With zero reducers, all instances of matching patterns are gathered together in one file on HDFS. With one reducer, instances of matching patterns are stored in multiple files on HDFS.

Option D

With zero reducers, instances of matching patterns are stored in multiple files on HDFS. With one reducer, all instances of matching patterns are gathered together in one file on HDFS.

Correct Answer D
Explanation Explanation: * It is legal to set the number of reduce-tasks to zero if no reduction is desired. In this case the outputs of the map-tasks go directly to the FileSystem, into the output path set by setOutputPath(Path). The framework does not sort the map-outputs before writing them out to the FileSystem. * Often, you may want to process input data using a map function only. To do this, simply set mapreduce.job.reduces to zero. The MapReduce framework will not create any reducer tasks. Rather, the outputs of the mapper tasks will be the final output of the job.

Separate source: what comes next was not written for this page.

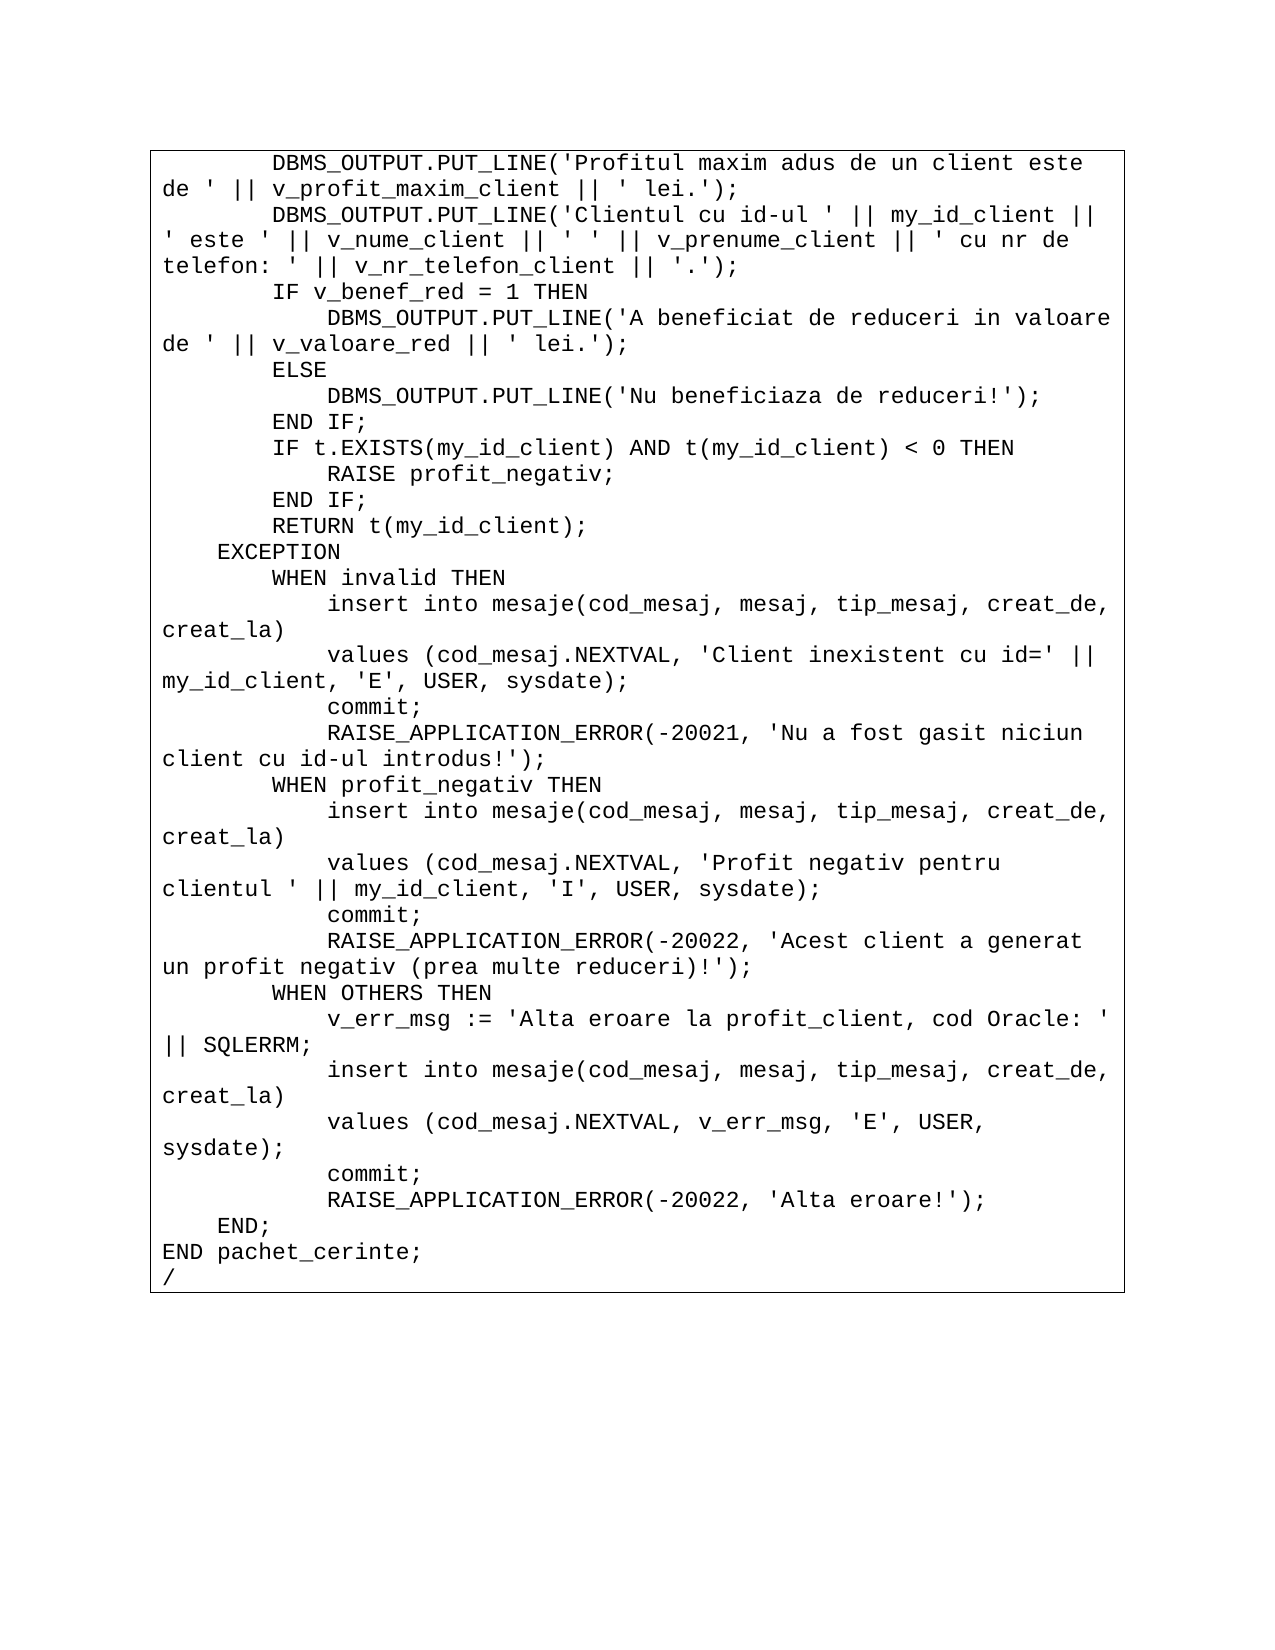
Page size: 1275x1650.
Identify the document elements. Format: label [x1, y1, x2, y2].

table_header [151, 151, 1124, 1292]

Note: Reduce In this phase the reduce(WritableComparable, Iterator, OutputCollector, Reporter) method is called for each pair in the grouped inputs. The output of the reduce task is typically written to the FileSystem via OutputCollector.collect(WritableComparable, Writable). Applications can use the Reporter to report progress, set application-level status messages and update Counters, or just indicate that they are alive. The output of the Reducer is not sorted.


Question ID 12482

Determine which best describes when the reduce method is first called in a MapReduce
job?

Option A

Reducers start copying intermediate key-value pairs from each Mapper as soon as it has completed. The programmer can configure in the job what percentage of the intermediate data should arrive before the reduce method begins.

Option B

Reducers start copying intermediate key-value pairs from each Mapper as soon as it has completed. The reduce method is called only after all intermediate data has been copied and sorted.

Option C

Reduce methods and map methods all start at the beginning of a job, in order to provide optimal performance for map-only or reduce-only jobs.

Option D

Reducers start copying intermediate key-value pairs from each Mapper as soon as it has completed. The reduce method is called as soon as the intermediate key-value pairs start to arrive.

Correct Answer B
Explanation Reference: 24 Interview Questions & Answers for Hadoop MapReduce developers , When is the reducers are started in a MapReduce job?